Der zeitlich aufwendigste Teil der Arbeit bestand im Zusammensetzen der einzelnen Scans zu einem kompletten 3D-Modell und in der Aufbereitung der Daten für den 3D-Druck. In verschiedenen Aufnahmen hatte der Scanner das Objekt abgetastet und dabei die Position einer Vielzahl von Punkten im Raum aufgezeichnet, die in der Summe eine dichte Punktwolke hervorbrachten. Obwohl die Messwerte noch nicht aufbereitet waren, sah das Zwischenergebnis am Bildschirm bereits fast wie eine zusammenhängende Oberfläche aus. Jeweils drei der Messpunkte konnten in der Software automatisiert miteinander verbunden werden, woraus sich ein Polygonmodell ergab, das aus Hundertausenden von Dreiecken bestand. Die daraus resultierenden einzelnen Scan-Fragmente richtete der Laboringenieur aneinander aus und fügte sie schließlich zu einer geschlossenen „wasserdichten" Geometrie zusammen. Zudem galt es, kleine Löcher und Fehlstellen im virtuellen Panther nachzuarbeiten. Danach war das digital erstellte Modell bereit für die Fertigung und die Replik konnte im Laser-Sinter-Verfahren aus Polyamid hergestellt werden. Dabei wurde die Form in hauchdünne Querschnitte unterteilt, damit sie die Anlage anschließend aus vielen einzelnen Pulverschichten mit einem Laser verschmelzen konnte, bis schließlich der gesamte Panther in dem Kunststoff aufgebaut war.
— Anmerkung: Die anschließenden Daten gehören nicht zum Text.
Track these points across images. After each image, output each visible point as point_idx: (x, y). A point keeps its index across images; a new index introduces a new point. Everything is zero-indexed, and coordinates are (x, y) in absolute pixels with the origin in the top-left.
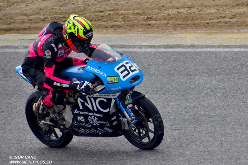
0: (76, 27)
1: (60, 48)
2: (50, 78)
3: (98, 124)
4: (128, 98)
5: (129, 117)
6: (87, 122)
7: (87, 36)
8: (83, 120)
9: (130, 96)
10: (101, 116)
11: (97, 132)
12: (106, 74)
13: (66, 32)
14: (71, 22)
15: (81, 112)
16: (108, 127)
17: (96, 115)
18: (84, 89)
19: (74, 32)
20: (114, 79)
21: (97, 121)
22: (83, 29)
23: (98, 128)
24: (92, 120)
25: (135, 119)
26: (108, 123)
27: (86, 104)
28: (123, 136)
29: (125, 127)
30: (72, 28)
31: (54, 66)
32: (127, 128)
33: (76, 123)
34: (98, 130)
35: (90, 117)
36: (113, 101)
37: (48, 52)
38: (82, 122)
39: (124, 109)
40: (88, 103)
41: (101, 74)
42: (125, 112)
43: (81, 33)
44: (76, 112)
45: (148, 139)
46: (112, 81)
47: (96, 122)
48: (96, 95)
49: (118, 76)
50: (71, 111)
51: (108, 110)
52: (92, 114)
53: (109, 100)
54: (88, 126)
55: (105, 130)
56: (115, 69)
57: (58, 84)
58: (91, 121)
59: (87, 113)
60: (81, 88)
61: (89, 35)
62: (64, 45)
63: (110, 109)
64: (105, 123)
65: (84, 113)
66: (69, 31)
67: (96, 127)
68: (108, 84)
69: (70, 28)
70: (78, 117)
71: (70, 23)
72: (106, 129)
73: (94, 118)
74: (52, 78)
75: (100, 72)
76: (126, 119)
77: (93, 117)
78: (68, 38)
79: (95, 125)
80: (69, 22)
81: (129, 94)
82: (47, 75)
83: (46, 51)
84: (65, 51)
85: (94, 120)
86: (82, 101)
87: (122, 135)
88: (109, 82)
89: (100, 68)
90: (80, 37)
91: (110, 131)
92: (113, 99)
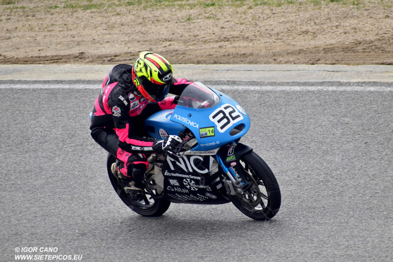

Nach dem 3D-Druck war die Replik allerdings noch weiß. Um nicht nur die Form sondern auch die farbliche Anmutung des originalen Pantherweibchens nachzuempfinden, wurde das Polyamid-Modell von Thomas Flanderka, einem Vergoldermeister und Restaurator aus München farbig gefasst. Seine Aufgabe bestand darin, auf dem Kunststoff die in Grüntönen changierende Färbung nachzubilden, für die am Bronze-Original eine Sulfidierung auf der metallischen Oberfläche der Statuette verantwortlich ist. Um dies zu erreichen, grundierte er das Kunststoff-Modell zuerst mit Acryl und Kreide, um so die Artefakte des 3D-Drucks auszugleichen und näher an die Oberflächenbeschaffenheit des antiken Stücks heranzukommen. Damit das Licht in etwa so reflektiert wird, wie beim Original, trug er als zweite Schicht messingfarbenes eloxiertes Aluminium auf, um den Tiefenglanz und den Charakter des Metalls zu imitieren. Mit in flüssigem Acryl gelösten Pigmenten wurden schließlich mehrere grünlich, bräunliche Lasurschichten aufgemalt und aufgestupft. Am Ende stand ein Ergebnis, das dem echten Figürchen zum Verwechseln ähnlichsah.
Was noch fehlte, war die Bodenplatte für die Statuette. Die Firma Stein Riedl aus Bernried fertigte sie anhand einer technischen Zeichnung des 3D-Labors an. Zur Verwendung kam hierfür der Naturstein "Schwarzer Schwede", der in Polen und Schweden gewonnen wird. Nachdem die Platte zusätzlich mit einem schwarzen Poliermittel bearbeitet war, ergab sich ein im Einklang mit der Replik ein zufriedenstellendes harmonisches Bild, das dem Aussehen des nachzubildenden Sockels sehr nahe kam.
"Mit der kleinen Replik ist unserem 3D-Labor erneut ein spannendes Werk geglückt", freut sich Prof. Joerg Maxzin. "Wie zuletzt bei der vielbeachteten Rekonstruktion der Lukas-Figur aus der Münchener Theatinerkirche gelang es uns erneut, aktuelle 3D-Techniken in den Dienst der Denkmalpflege zu stellen. Waren Abgüsse von Skulpturen bislang nur durch aufwendige Silikon-Formen möglich, die mit unzähligen Risiken und Nachteilen für die Originale behaftet waren, so eröffnen die neuen Methoden ungeahnte Möglichkeiten", so Prof. Maxzin. Heute könne berührungsfrei an Kulturerbe gearbeitet werden und die 3D-Daten böten neben vielfältigen Möglichkeiten der Präsentation und Archivierung auch unzählige spannende Optionen für die Fertigung.
Beim Bau des "Casinos" auf der Roseninsel im Starnberger See wurden im 19. Jahrhundert einige Scherben und Fibeln gefunden, die später zusammen mit der Statuette des Pantherweibchens ausgestellt wurden. Nach Ansicht der Archäologischen Staatssammlung darf allerdings bezweifelt werden, dass es sich bei dem Pantherweibchen um einen Bodenfund von der Roseninsel handelt, auch wenn es zur Ausstellung als solcher ausgegeben wurde. Man hatte es wohl eher zur Aufwertung der übrigen Stücke dazugestellt. Wahrscheinlich stammt die sehr gut erhaltene Miniatur ursprünglich aus Unteritalien und wird nach heutigem Kenntnisstand auf das 1. Jahrhundert nach Christus datiert. Sie gehörte möglicherweise zu einer Statue des römischen Weingottes Bacchus, der häufig mit einem Panther dargestellt wurde.